En tant qu’établissement public à caractère industriel et commercial, dont la mission historique est d’apporter un soutien à l’industrie et d’assurer la sécurité et la santé des citoyens, le LNE est pleinement engagé dans la mise en place d’un cadre de confiance pour les futurs systèmes d’IA. Ainsi, en collaboration avec ses partenaires, les autorités de contrôle et les industriels, le LNE participe actuellement à trois projets européens majeurs visant à la mise en place de réseaux et de plates-formes d’essais pour l’intelligence artificielle.

Ces projets, appelés TEF (Testing and Experimentation Facilities), permettront concrètement de développer des méthodes et moyens d’essais permettant de qualifier la performance, la fiabilité et la robustesse des systèmes d’IA, et d’établir s’ils sont dignes de confiance. Plus précisément, les protocoles d’essais se focaliseront sur les essais de sécurité et l’évaluation des aspects éthiques, légaux et sociétaux.

Évaluer, fiabiliser et sécuriser

D’ores et déjà, le LNE a déjà évalué plus de 1 000 systèmes d’IA pour les industriels ou les pouvoirs publics, dans des domaines sensibles comme la médecine, la défense ou le véhicule autonome, et également dans les secteurs de l’agroalimentaire ou de l’industrie 4.0. Le LNE renforce actuellement ses moyens d’évaluation avec son projet LEIA de Laboratoire pour l’évaluation de l’intelligence artificielle.

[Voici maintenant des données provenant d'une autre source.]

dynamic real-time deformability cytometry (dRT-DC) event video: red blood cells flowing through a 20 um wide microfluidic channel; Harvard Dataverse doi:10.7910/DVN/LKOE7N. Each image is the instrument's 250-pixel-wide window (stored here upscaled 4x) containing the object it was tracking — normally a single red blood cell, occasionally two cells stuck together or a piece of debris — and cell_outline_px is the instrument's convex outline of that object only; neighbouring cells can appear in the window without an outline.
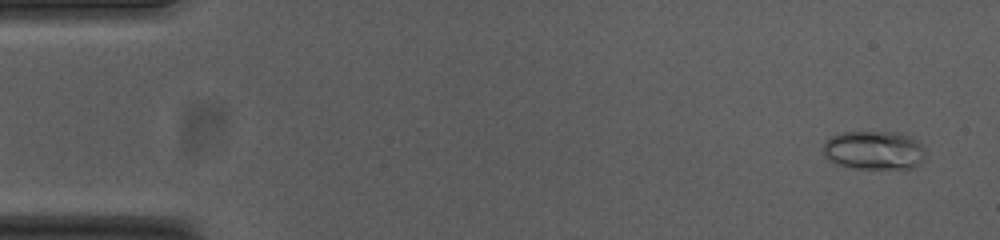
{"species": "common noctule bat (a hibernating species)", "species_latin": "Nyctalus noctula", "temperature_condition": "cold", "stored_images_in_passage": 54, "camera_frame_rate_fps": 3000, "um_per_image_px": 0.085, "animal": {"sex": "female", "body_mass_g": 23.0, "forearm_length_mm": 53.4}, "frame": {"image": 1, "passage_image": 3, "time_ms": 0.667, "image_size_px": [1000, 240], "cell_outline_px": [[924, 160], [916, 168], [856, 168], [836, 164], [828, 160], [824, 156], [824, 144], [832, 136], [844, 132], [896, 132], [908, 136], [924, 144]], "centroid_in_image_um": [74.33, 12.78], "position_along_channel_um": 10.7, "area_um2": 23.12}}
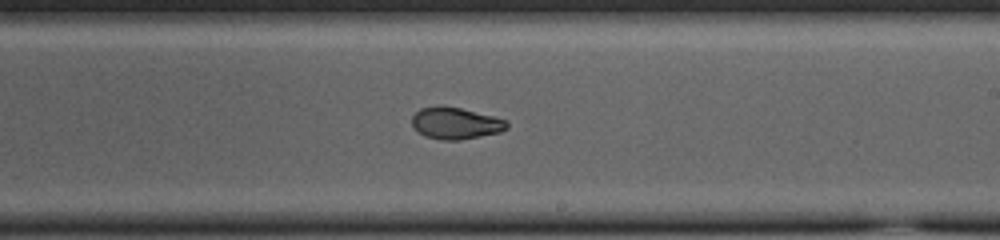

Il s’agit d’une infrastructure reconstituant l’environnement dans lequel un dispositif physique embarquant de l’IA (robots d’aide à la personne, caméras « intelligentes », robots d’intervention civils et militaires…) est amené à évoluer. Elle permettra d’y caractériser la fiabilité de l’IA et de sécuriser son usage, mais aussi de s’assurer du caractère éthique de l’intelligence artificielle : l’ensemble des données est-il traité de manière équitable, l’information divulguée à l’utilisateur est-elle juste… ?

Evaluation du robot HRP-2 du Laboratoire d’analyse et d’architecture des systèmes (LAAS) dans une enceinte climatique [© LNE].

De fait, comme le soulignait Guillaume Avrin, alors responsable du département Evaluation de l’IA du LNE et, aujourd’hui, coordonnateur de la stratégie nationale pour l’intelligence artificielle, « plus nous disposons d’une connaissance précise du domaine de fonctionnement d’une IA, c’est-à-dire des conditions dans lesquelles elle fonctionne ou, au contraire, ne fonctionne pas, plus nous sommes disposés à interagir avec elle. La taille du domaine de fonctionnement nominal des technologies intelligentes, qui caractérise leur niveau de robustesse, est l’un des principaux critères de choix ». Plus précisément, le LNE travaille ainsi sur des méthodes d’évaluation en traitement de la langue, de la voix, de l’image.

Par ailleurs, le LNE a développé en 2021 le premier référentiel pour la certification des processus d’IA, qui vise à garantir que les solutions sont développées et mises sur le marché en respectant un ensemble de bonnes pratiques, tant sur les aspects du développement algorithmique, des sciences des données, que de la prise en compte du contexte métier et du contexte réglementaire. La certification est volontaire, c’est-à-dire qu’elle peut être demandée par tout fournisseur de solution ou service d’IA souhaitant présenter un gage de confiance à ses clients, usagers ou investisseurs.

La certification atteste de la qualité des processus de conception, de développement, d’évaluation et de maintien en conditions opérationnelles. Ce faisant, elle répond au besoin de confiance de la part des professionnels et du grand public dans l’intégration ou l’utilisation de biens ou services contenant de l’IA. Elle permet notamment aux développeurs de démontrer qu’ils maîtrisent toutes les étapes du cycle de vie de leur intelligence artificielle et répondent aux exigences de leurs clients.